- Assignment
With all images omitted, write out the records word for word.

[[ Supplied entries, beginning ]]

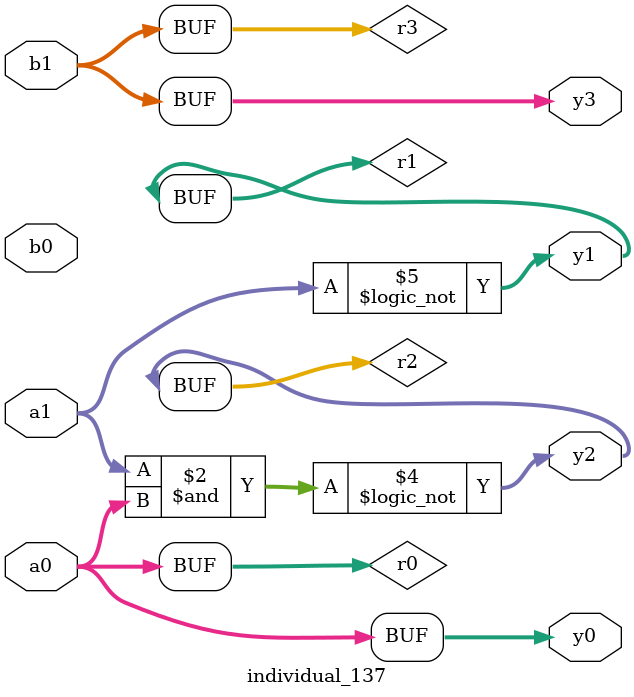
<source format=sv>
module individual_137(input logic [15:0] a1, input logic [15:0] a0, input logic [15:0] b1, input logic [15:0] b0, output logic [15:0] y3, output logic [15:0] y2, output logic [15:0] y1, output logic [15:0] y0);
logic [15:0] r0, r1, r2, r3; 
 always@(*) begin 
	 r0 = a0; r1 = a1; r2 = b0; r3 = b1; 
 	 r1  &=  r0 ;
 	 r2  ^=  r0 ;
 	 r2 = ! r1 ;
 	 r1 = ! a1 ;
 	 y3 = r3; y2 = r2; y1 = r1; y0 = r0; 
end
endmodule
</source>
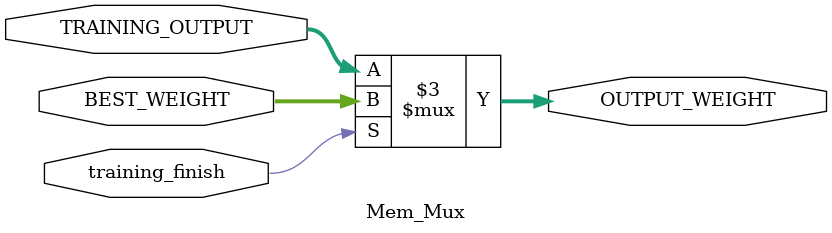
<source format=v>
/*
+ Project   : Emulator Graduation Project 2018 ASU-CSE
+ Module    : Mem_Mux.v
+ Abstract  :Multiplex between best weights and the output produced from training.  
*/
module Mem_Mux#(
parameter BIT_WIDTH=32,
parameter EXTRA_BIT=2
)
(
input wire   training_finish, 
input wire   [(BIT_WIDTH+EXTRA_BIT)-1:0] TRAINING_OUTPUT,      
input wire   [(BIT_WIDTH+EXTRA_BIT)-1:0] BEST_WEIGHT ,
output reg   [(BIT_WIDTH+EXTRA_BIT)-1:0]  OUTPUT_WEIGHT   //The output signal
    );

always@(*) 
begin
if(training_finish)
OUTPUT_WEIGHT <=BEST_WEIGHT;
else OUTPUT_WEIGHT <= TRAINING_OUTPUT;
end

endmodule

</source>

[[ Supplied entries, end ]]

- Exercise result
<source format=sv>
module individual_137(input logic [15:0] a1, input logic [15:0] a0, input logic [15:0] b1, input logic [15:0] b0, output logic [15:0] y3, output logic [15:0] y2, output logic [15:0] y1, output logic [15:0] y0);
logic [15:0] r0, r1, r2, r3; 
 always@(*) begin 
	 r0 = a0; r1 = a1; r2 = b0; r3 = b1; 
 	 r1  &=  r0 ;
 	 r2  ^=  r0 ;
 	 r2 = ! r1 ;
 	 r1 = ! a1 ;
 	 y3 = r3; y2 = r2; y1 = r1; y0 = r0; 
end
endmodule
</source>
<source format=v>
/*
+ Project   : Emulator Graduation Project 2018 ASU-CSE
+ Module    : Mem_Mux.v
+ Abstract  :Multiplex between best weights and the output produced from training.  
*/
module Mem_Mux#(
parameter BIT_WIDTH=32,
parameter EXTRA_BIT=2
)
(
input wire   training_finish, 
input wire   [(BIT_WIDTH+EXTRA_BIT)-1:0] TRAINING_OUTPUT,      
input wire   [(BIT_WIDTH+EXTRA_BIT)-1:0] BEST_WEIGHT ,
output reg   [(BIT_WIDTH+EXTRA_BIT)-1:0]  OUTPUT_WEIGHT   //The output signal
    );

always@(*) 
begin
if(training_finish)
OUTPUT_WEIGHT <=BEST_WEIGHT;
else OUTPUT_WEIGHT <= TRAINING_OUTPUT;
end

endmodule

</source>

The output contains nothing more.